• **What you will do**
Copy every line of the material below word for word, keeping the original line breaks.

• **Input data**
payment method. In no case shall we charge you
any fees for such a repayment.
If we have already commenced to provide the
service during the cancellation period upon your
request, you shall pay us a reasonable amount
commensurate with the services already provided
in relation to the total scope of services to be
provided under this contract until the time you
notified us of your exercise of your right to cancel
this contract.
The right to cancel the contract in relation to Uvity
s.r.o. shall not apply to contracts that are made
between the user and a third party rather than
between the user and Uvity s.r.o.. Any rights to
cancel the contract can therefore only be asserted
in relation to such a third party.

• **Exercise solution**
payment method. In no case shall we charge you
any fees for such a repayment.
If we have already commenced to provide the
service during the cancellation period upon your
request, you shall pay us a reasonable amount
commensurate with the services already provided
in relation to the total scope of services to be
provided under this contract until the time you
notified us of your exercise of your right to cancel
this contract.
The right to cancel the contract in relation to Uvity
s.r.o. shall not apply to contracts that are made
between the user and a third party rather than
between the user and Uvity s.r.o.. Any rights to
cancel the contract can therefore only be asserted
in relation to such a third party.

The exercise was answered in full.